Change detection outputs:
=-=-=-=-=
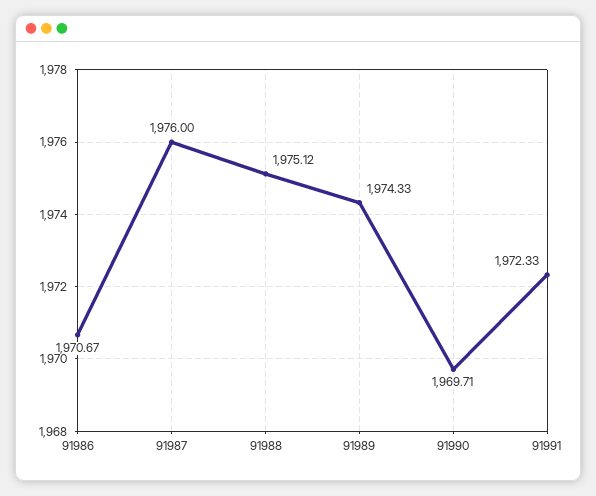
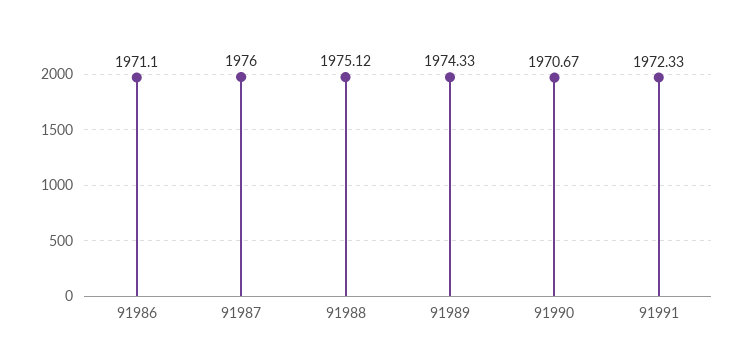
  {
-   "91986": 1970.67,
+   "91986": 1971.1,
    "91987": 1976,
    "91988": 1975.12,
    "91989": 1974.33,
-   "91990": 1969.71,
+   "91990": 1970.67,
    "91991": 1972.33
  }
=-=-=-=-=
:: THE PROBLEM ::
Write the records above out again exactly, but not the pictures.

:: SOLUTION ::
  {
-   "91986": 1970.67,
+   "91986": 1971.1,
    "91987": 1976,
    "91988": 1975.12,
    "91989": 1974.33,
-   "91990": 1969.71,
+   "91990": 1970.67,
    "91991": 1972.33
  }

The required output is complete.